I wanted to reach out to you earlier this week, but haven’t been able to find the right words. Because sometimes it’s hard to find the right ones.
Sometimes feelings are so visceral for heart mamas like me that we cannot help but sob when we hear that someone else is dealing with the fear and heartache we know so well. We are so immediately taken back to our grief, shock and disappointment that we cannot help but weep with you.
I understand all too well what it feels like to have doctors tell you your tiny, itty bitty newborn needs major, invasive, complicated surgery in order to survive. And needs it now – or tomorrow, but not to wait much longer than that.
I know what it feels like to watch them intubate your child, under paralyzing anesthesia, and see that little comatose body pushed down a long hallway with people you barely know, but would give anything to have them fix your baby.
I know what it feels like to wait in a hospital surgery waiting room – pacing, and trying to drink coffee, and taking to the prayer room just so you can have the privacy to close your eyes in exhaustion because you’d rather feel anything but worried and scared, not sure if you’re doing this waiting thing right… not sure you’re doing anything right, and hoping the doctors know what they’re doing.
I know this all too well and I wouldn’t wish it on anyone.
But I also know what it feels like to have a community of people step around you and hold you up when your arms are too tired and your legs give out. When you want to vomit in the trashcan while simultaneously eating all the chocolate cake you can find, just to get the knot in your stomach to release and give yourself an endorphin kick.
And I know what it feels like to have that baby come out of surgery, be sedated for hours, quiet and peaceful, while we parents sit in the room listening to the chest tubes gurgle like a brook. And then listen as our baby is woken slowly and life fills the room again. LIFE!
We are so incredibly lucky, you and me, lucky that we get to snuggle our boys. To love them and teach them that each of us is special no matter how we came into this world and no matter how we leave it.
There may be moments in the days ahead where someone complains about weather, or lack of interesting food options, or that their child cried in the night and woke them up that will make you swallow your tongue for the sheer weirdness that they would think any of these things important enough to be upset about. Don’t worry. It’s normal. And one day soon, you’ll be back to complaining about the same things. But for today, you’ll know that family and life is what is important. And when you have both, you have a lot to be grateful for.
There will be days in the coming years that you will look at Billy and you will be in awe that he is here. You will think of the days in the hospital when you weren’t sure about his precious life and it will knock the breath from your lungs and the socks from your feet. You might find tears in your eyes and whisper a prayer of thanksgiving that he is sitting beside you getting spaghetti all over his face and the white table cloth.
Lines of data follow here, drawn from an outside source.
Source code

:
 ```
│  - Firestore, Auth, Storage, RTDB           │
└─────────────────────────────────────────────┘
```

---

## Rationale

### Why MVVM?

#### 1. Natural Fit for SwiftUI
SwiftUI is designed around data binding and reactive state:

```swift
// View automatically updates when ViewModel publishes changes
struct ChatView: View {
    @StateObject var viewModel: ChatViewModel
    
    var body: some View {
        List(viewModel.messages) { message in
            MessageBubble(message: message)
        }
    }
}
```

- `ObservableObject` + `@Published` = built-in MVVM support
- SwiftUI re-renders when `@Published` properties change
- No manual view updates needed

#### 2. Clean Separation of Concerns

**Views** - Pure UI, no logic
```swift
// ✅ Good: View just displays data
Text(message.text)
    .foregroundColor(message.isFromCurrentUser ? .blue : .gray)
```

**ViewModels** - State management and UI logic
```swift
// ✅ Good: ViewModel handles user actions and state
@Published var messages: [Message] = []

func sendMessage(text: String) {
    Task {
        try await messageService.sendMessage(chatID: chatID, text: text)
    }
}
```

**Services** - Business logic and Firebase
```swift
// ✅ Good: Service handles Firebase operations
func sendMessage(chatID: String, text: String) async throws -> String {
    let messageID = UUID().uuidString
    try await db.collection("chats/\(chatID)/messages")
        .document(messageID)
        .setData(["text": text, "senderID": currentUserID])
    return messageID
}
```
And you’ll smile instead of get mad, because you understand how fleeting and fragile life is.
And there may be days you want to put him in a bubble, wrap him in cellophane and protect him from scrapes and hurts and frustrations. Keep your daddy-hands in those pockets and tell him to run ― run like the wind, fly like the birds, and climb trees like the squirrels. Don’t hold him back because you feel your heart might burst from concern. He’s got this. He does.
And lastly, there will come a day, when you’ll have to send him back that long hallway again, with the same team that took him last week and mended his little heart, and you’ll sit waiting, hoping and praying that they are skilled enough to complete the task at hand and give you your perfect boy back again, whole and new.
This part doesn’t get easier. But it does get done. One foot in front of the other, one heartbeat at a time.
And now listen, I have to say, please don’t forget that wife of yours. There’s something about a mama’s heart that beats in tune with a child and feels all wacky when the beat is out of rhythm. But her heart will feel wacky if it’s out of rhythm with you, too. Run to her, hold her, talk to her, tell her you’re scared too and it’s okay to be scared together. That you will win this fight together. That this will bring you closer, not apart.
She not only needs your strength, but also to know you’re feeling this right along with her and that she’s not alone.
You got this, dude. I know you do. This has changed your life, but that’s what children do. Billy just chose to do it in a big way! Gotta love that kid. And I know you do.
From another heart parent who wants you to know you aren’t alone.